Had coffee this week with someone I had in class maybe 18 years ago, now doing a fairly senior job in Washington. She said her current job had convinced her that I was right to say (as she recalls): “Never believe a statistic you didn’t make up yourself.”

Author: Mark Kleiman

Professor of Public Policy at the NYU Marron Institute for Urban Management and editor of the Journal of Drug Policy Analysis. Teaches about the methods of policy analysis about drug abuse control and crime control policy, working out the implications of two principles: that swift and certain sanctions don't have to be severe to be effective, and that well-designed threats usually don't have to be carried out.
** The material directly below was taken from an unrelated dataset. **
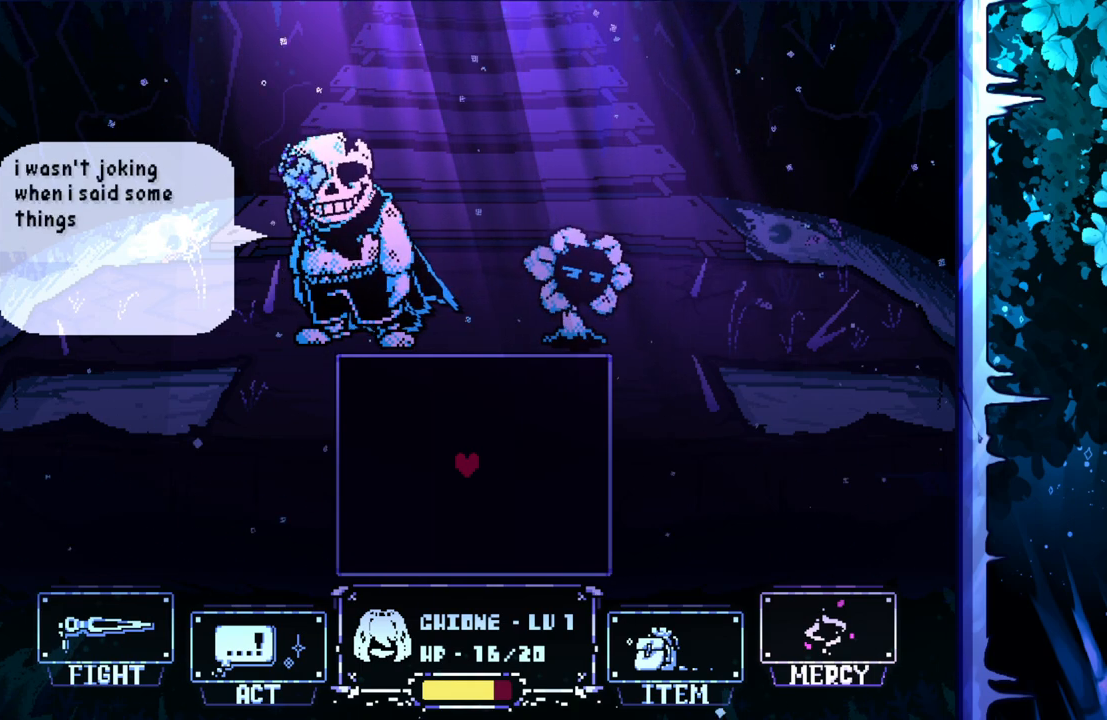
{"keys": [], "events": []}
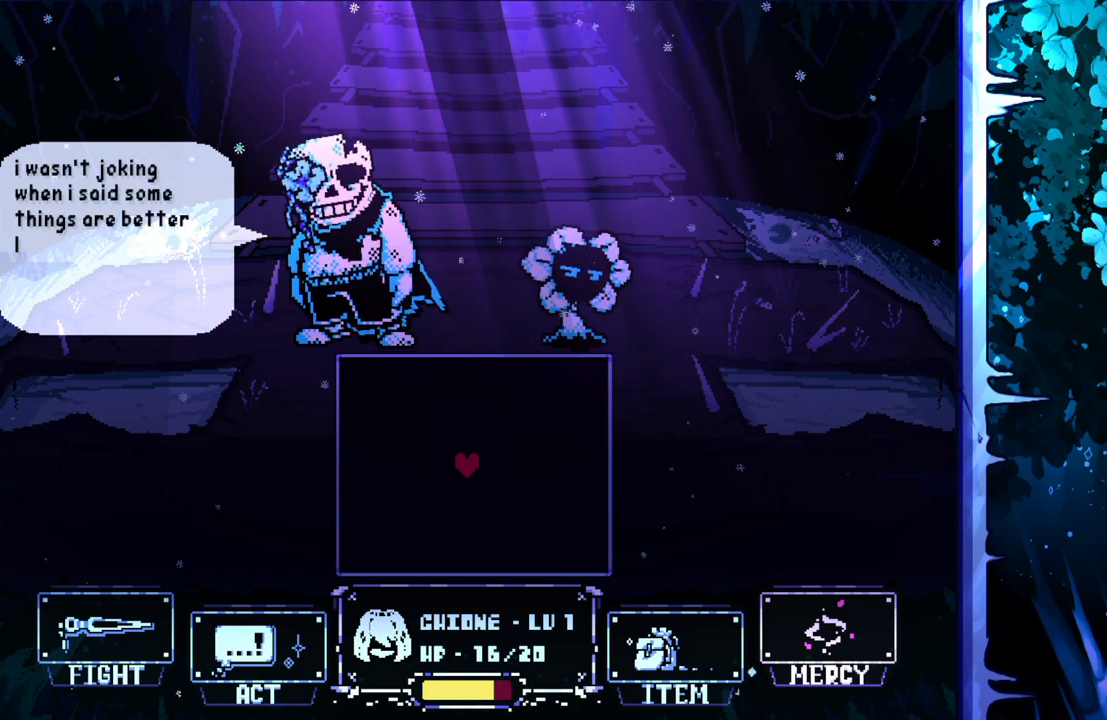
{"keys": [], "events": []}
Books: Drugs and Drug Policy: What Everyone Needs to Know (with Jonathan Caulkins and Angela Hawken) When Brute Force Fails: How to Have Less Crime and Less Punishment (Princeton, 2009; named one of the "books of the year" by The Economist Against Excess: Drug Policy for Results (Basic, 1993) Marijuana: Costs of Abuse, Costs of Control (Greenwood, 1989) UCLA Homepage Curriculum Vitae Contact: Markarkleiman-at-gmail.com

20 thoughts on “Words-of-wisdom Dep’t”

  1. Yes. My year-long acquaintance with stats convinced me that if you haven’t got a Ph.D in it, it’s best not to get too excited. It is a Koolaid smorgasbord of error. Not that we shouldn’t have them, of course. I’m just agreeing with you.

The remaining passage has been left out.